FTC Fines Smartphone App Makers Claiming to Detect Melanoma
According to The Washington Post, the Federal Trade Commission (FTC) has taken strict action against the marketers of two smartphone apps, claiming to be able to detect the symptoms of melanoma simply by snapping a picture of a mole with a smartphone. The makers of the two apps namely “Mole Detective” and “MelApp”, have both been fined by FTC, and will have to pay $17,063 and $3,930 respectively.
The report notes that marketers for both apps have agreed to settlements with the agency that prevent them from claiming that the apps can accurately detect or diagnose symptoms of melanoma. The apps, which have been downloaded by thousands of users, were on the market from 2011 to 2012, and cost as much as $4.99 to purchase. While both apps did suggest that users should see a physician if they had real concerns, FTC’s associate director Mary Engle, said that the app advertisements gave an overall impression that they could be used as diagnosis tools.
“You need a trained dermatologist to make that assessment,” Engle said.

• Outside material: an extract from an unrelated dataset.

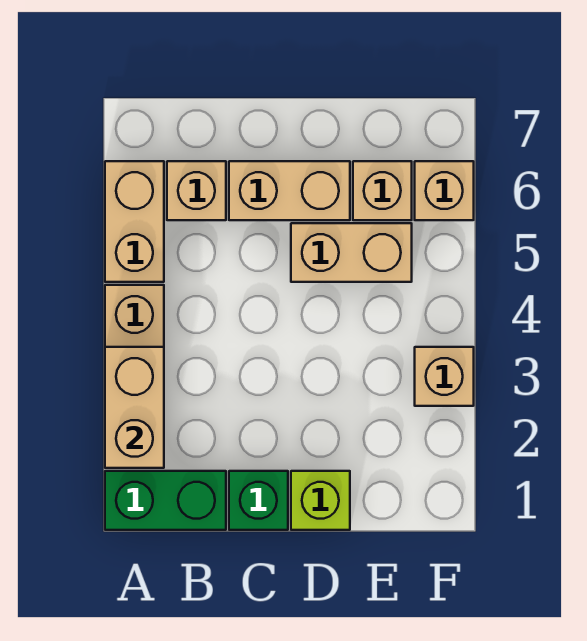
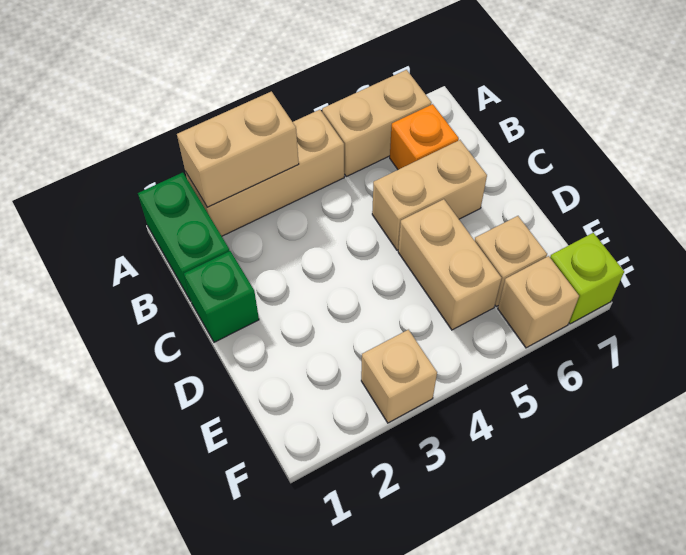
tan 1x1 brick [167,161,226,220] -> orange 1x1 brick [390,104,459,170]
tan 1x2 brick [229,161,350,220] -> tan 1x2 brick turned to [372,140,487,250]
lime 1x1 brick [291,471,350,530] -> lime 1x1 brick moved to [550,233,624,324]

The company behind MelApp’s marketing, Health Discovery Corp., will pay $17,063 as part of its settlement. Mole Detective’s developer and original marketer, New Consumer Solutions, will pay $3,930; the agency is pursuing a judgment against a separate, British marketing firm — L. Health Ltd. — which did not elect to settle with the FTC.
The Journal of the American Medical Association published a paper in 2013 looking specifically at melanoma detection apps, whose results showed these apps incorrectly classified 30% or more of melanomas as unconcerning.